Em Uma Abelha na Chuva somos transportados para um Portugal salazarista e medíocre, país oprimido onde a burguesia rural recusava admitir o seu colapso eminente. Carlos de Oliveira, o autor, a dada altura da sua vida torna‑se um “revisionista”, rescrevendo muitas das suas obras para as levar a revelar um nível mais essencial. Nascido no Brasil, mas cedo emigrado para Portugal, ficou marcado pela pobreza e a falta de resistência da vida rural; a entrada na Universidade de Coimbra foi decisiva, ligando‑o àqueles que não aceitavam ferros e grilhões para a literatura.
Em uma abelha na chuva somos espectadores do amor que apoquenta a vida de vários casais, amor escasso, inexistente e outras vezes abundante. Os Silvestres, grandes burgueses rurais, formaram‑se com Maria dos Prazeres, uma mulher com costados de nobreza e penúria financeira, dada a casamento pelo pai a Álvaro Silvestre, um fazendeiro e comerciante que tinha ganho a vida da terra e, depois do casamento, do roubo aos homens na terra e a Deus no céu.
No seio do matrimónio estéril, por entre as paredes de casa, Álvaro ouve o cocheiro rir‑se à sua custa com a criada, que é também amante do cocheiro. Diz que a patroa “o devora com os olhos” e muito se riem; Álvaro, bêbedo de brandy e vingança, planeia o fim de um amor que já trazia fruto no ventre.

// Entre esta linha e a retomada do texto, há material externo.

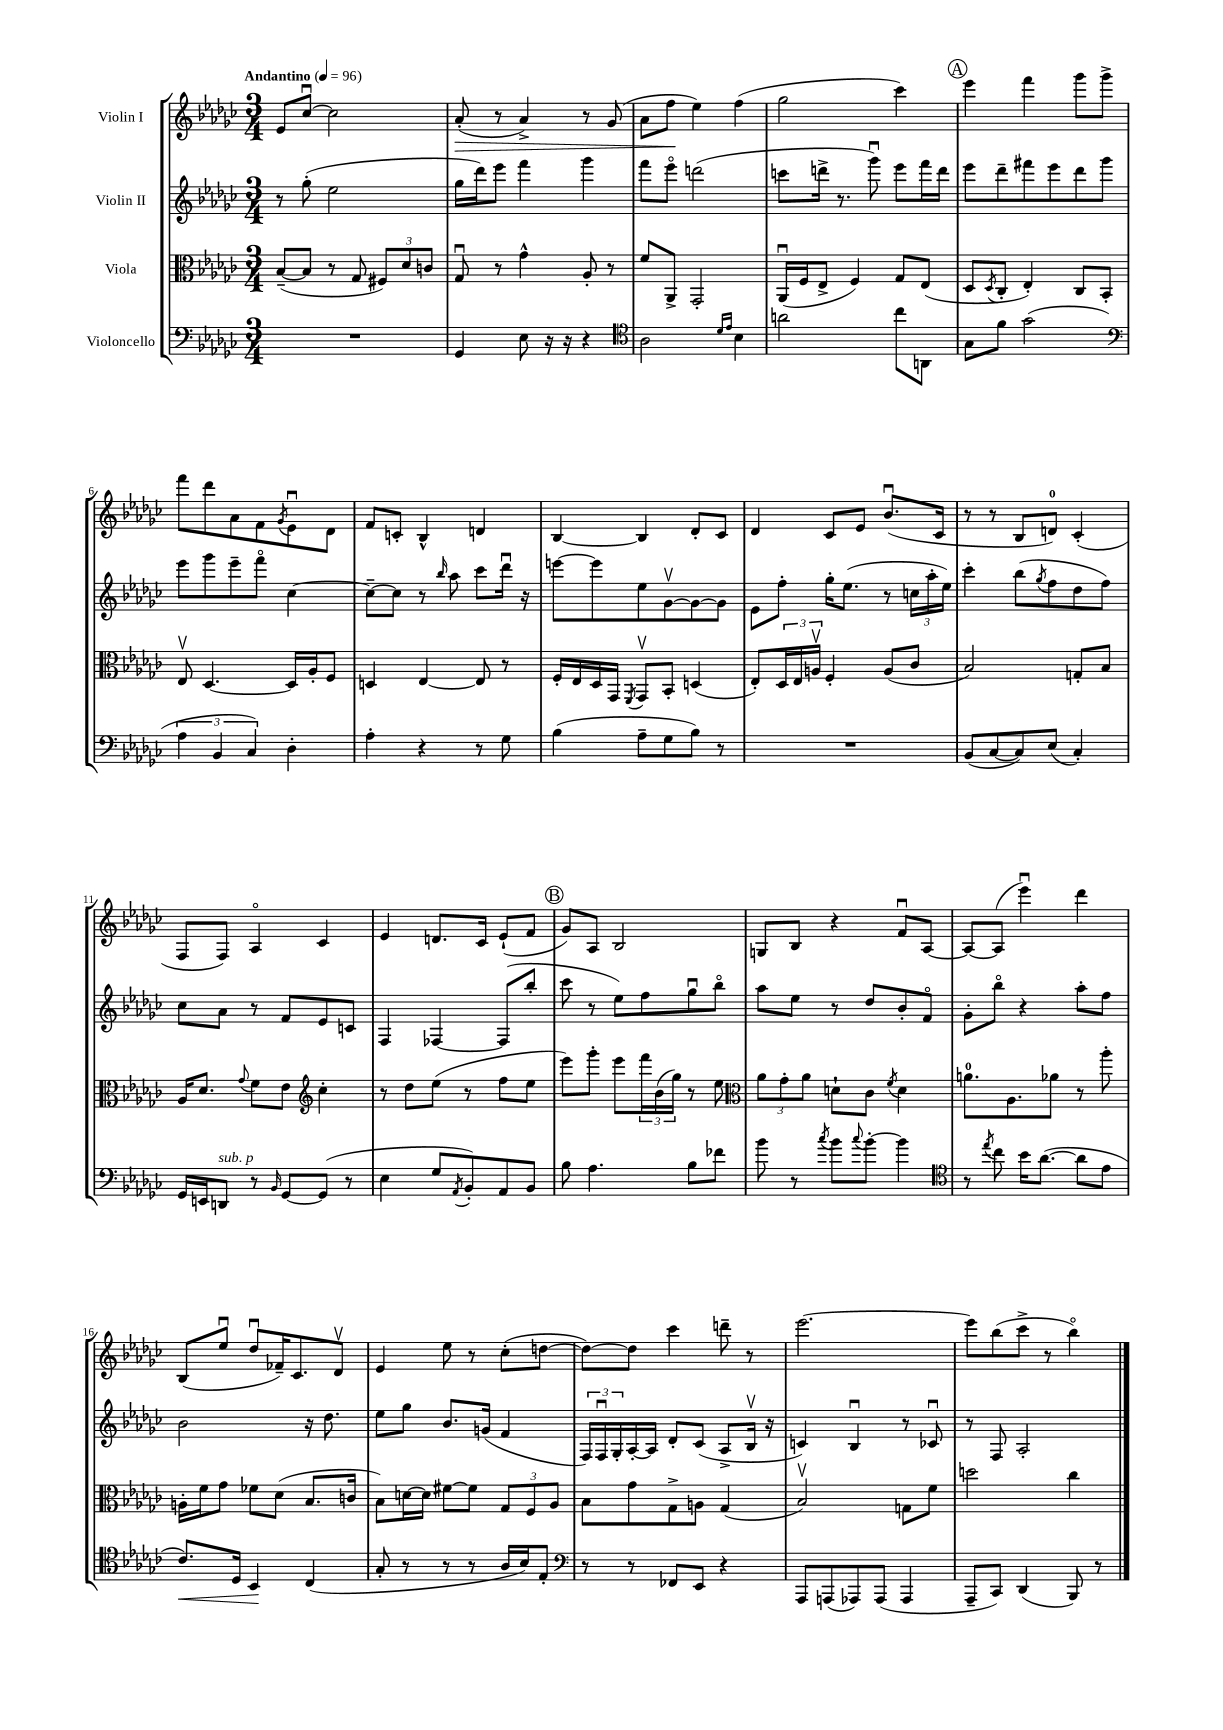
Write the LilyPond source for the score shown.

<<
\new StaffGroup <<
\new Staff = "s0" \with { instrumentName = "Violin I" } {
    \clef treble \key ges \major \numericTimeSignature \time 3/4 \tempo "Andantino" 4 = 96
    ees'8 ces''8~\downbow ces''2 |
    aes'8-.\>( r8 aes'4->) r8 ges'8( |
    aes'8 f''8\! ees''4) f''4( |
    ges''2 ces'''4) |
    \mark \markup { \circle "A" } ees'''4 f'''4 ges'''8 ges'''8-> |
    f'''8 des'''8 aes'8 f'8 \acciaccatura { ges'8 } ees'8\downbow des'8 |
    f'8 c'8-. bes4-^ d'4 |
    bes4~ bes4 des'8-. ces'8 |
    des'4 ces'8 ees'8 bes'8.\downbow( ces'16 |
    r8 r8 bes8 d'8-0) ces'4-.( |
    f8 f8) aes4\flageolet ces'4 |
    ees'4 d'8. ces'16 ees'8-!( f'8 |
    \mark \markup { \circle "B" } ges'8) aes8 bes2 |
    g8 bes8 r4 f'8\downbow aes8~ |
    aes8~ aes8( ees'''4\downbow) des'''4 |
    bes8( ees''8\downbow des''8\downbow fes'16--) ces'8. des'8\upbow |
    ees'4 ees''8 r8 ces''8-.( d''8~ |
    d''8~) d''8 ces'''4 d'''8-- r8 |
    ees'''2.~ |
    ees'''8 bes''8( ces'''8-> r8 bes''4\flageolet) \bar "|." |
}
\new Staff = "s1" \with { instrumentName = "Violin II" } {
    \clef treble \key ges \major \numericTimeSignature \time 3/4
    r8 ges''8-.( ees''2 |
    ges''16 des'''16) ees'''8 f'''4 ges'''4 |
    f'''8 ees'''8\flageolet d'''2( |
    c'''8 d'''16-> r8. ges'''8\downbow) ees'''8 f'''16 d'''16 |
    \mark \markup { \circle "A" } ees'''8 des'''8-- fis'''8 ees'''8 des'''8 ges'''8 |
    ees'''8 ges'''8 ees'''8-- f'''8\flageolet ces''4~ |
    ces''8~-- ces''8 r8 \grace { bes''16 } aes''8 ces'''8 des'''16\downbow r16 |
    e'''8~ e'''8 ees''8 ges'8~\upbow ges'8~ ges'8 |
    ees'8 f''8-. ges''16-. ees''8.( r8 \tuplet 3/2 { c''16 aes''16-. ees''16) } |
    ces'''4-. bes''8( \acciaccatura { ges''8 } f''8 des''8 f''8) |
    ces''8 aes'8 r8 f'8 ees'8 c'8 |
    f4 fes4~ fes8( bes''8-. |
    \mark \markup { \circle "B" } ces'''8 r8 ees''8) f''8 ges''8\downbow bes''8\flageolet |
    aes''8 ees''8 r8 des''8 bes'8-. f'8\flageolet |
    ges'8-. bes''8\flageolet r4 aes''8-. f''8 |
    bes'2 r16 des''8. |
    ees''8 ges''8 bes'8. g'16( f'4 |
    \tuplet 3/2 { f16) f16\downbow ges16-. } aes16~-. aes16 des'8-. ces'8( aes8-> bes16\upbow r16 |
    c'4) bes4\downbow r8 ces'8\downbow |
    r8 f8 aes2-. \bar "|." |
}
\new Staff = "s2" \with { instrumentName = "Viola" } {
    \clef alto \key ges \major \numericTimeSignature \time 3/4
    bes8~--( bes8 r8 ges8 \tuplet 3/2 { fis8) des'8 c'8 } |
    ges8\downbow r8 ges'4-^ aes8-. r8 |
    f'8 aes,8-> ges,2-. |
    aes,16\downbow( f16 ees8-> f4) ges8 ees8( |
    \mark \markup { \circle "A" } des8 \acciaccatura { des8 } ces8-. ees4-.) ces8 bes,8-. |
    ees8\upbow des4.~ des16 aes16-. f8 |
    d4 ees4~ ees8 r8 |
    f16-. ees16 des16 ges,16 \acciaccatura { f,8 } ges,8\upbow bes,8-. d4( |
    ees8-.) \tuplet 3/2 { des16 ees16 a16\upbow } f4-. a8( ces'8 |
    bes2) g8-. bes8 |
    aes16 des'8. \appoggiatura { ges'8 } f'8 ees'8 \clef treble ces''4-. |
    r8 des''8 ees''8( r8 f''8 ees''8 |
    \mark \markup { \circle "B" } ees'''8) ges'''8-. ees'''8 \tuplet 3/2 { f'''16 bes'16( ges''16) } r8 ees''8 |
    \clef alto \tuplet 3/2 { aes'8 ges'8-. aes'8 } d'8-! ces'8 \acciaccatura { f'8 } d'4 |
    a'8.-0 aes8. aes'8 r8 aes''8-. |
    a16-. f'16 ges'8 fes'8 des'8( bes8. c'16 |
    bes8) d'16~ d'16 fis'8~ fis'8 \tuplet 3/2 { ges8 f8 aes8 } |
    bes8 ges'8 ges8-> a8 ges4( |
    bes2\upbow) g8 f'8 |
    d''2 ces''4 \bar "|." |
}
\new Staff = "s3" \with { instrumentName = "Violoncello" } {
    \clef bass \key ges \major \numericTimeSignature \time 3/4
    R2. |
    ges,4 ees8 r16 r16 r4 |
    \clef tenor aes2 \grace { des'16 ees'16 } bes4 |
    a'2 ces''8 a,8 |
    \mark \markup { \circle "A" } ges8 f'8 ges'2( |
    \clef bass \tuplet 3/2 { aes4 bes,4 ces4) } des4-. |
    aes4-. r4 r8 ges8 |
    bes4( aes8-- ges8 bes8) r8 |
    R2. |
    bes,8( ces8~ ces8) ees8( ces4-.) |
    ges,16 e,16 d,8^\markup { \italic "sub. p" } r8 \grace { bes,16 } ges,8~ ges,8( r8 |
    ees4 ges8 \acciaccatura { aes,8 } bes,8-.) aes,8 bes,8 |
    \mark \markup { \circle "B" } bes8 aes4. bes8 fes'8 |
    bes'8 r8 \acciaccatura { ces''8 } bes'8 \appoggiatura { ces''8 } bes'8~-. bes'4 |
    \clef tenor r8 \acciaccatura { ees''8 } ces''8 bes'16 aes'8.~( aes'8 ees'8 |
    ces'8.\<) des16 bes,4\! ces4( |
    ges8-. r8 r8 r8 aes16 bes16) ees8-. |
    \clef bass r8 r8 fes,8 ees,8 r4 |
    aes,,8 a,,8( aes,,8) aes,,8( aes,,4 |
    aes,,8-- ces,8) des,4( bes,,8) r8 \bar "|." |
}
>>
>>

Uma Abelha na Chuva foi publicada no ano de 1953, nas linhas de um movimento literário neorealista que procurava recuperar a imagem da colectividade e do trabalho comum em Portugal.
Carlos de Oliveira foi mais longe: a luta de classes representada da sua obra é fomentada pelas frustrações individuais dos personagens que não produzem, nem reproduzem, mas que roubam e escondem. Cada um, uma abelha à chuva, incapazes de cumprir o dever na colmeia que é este nosso Portugal.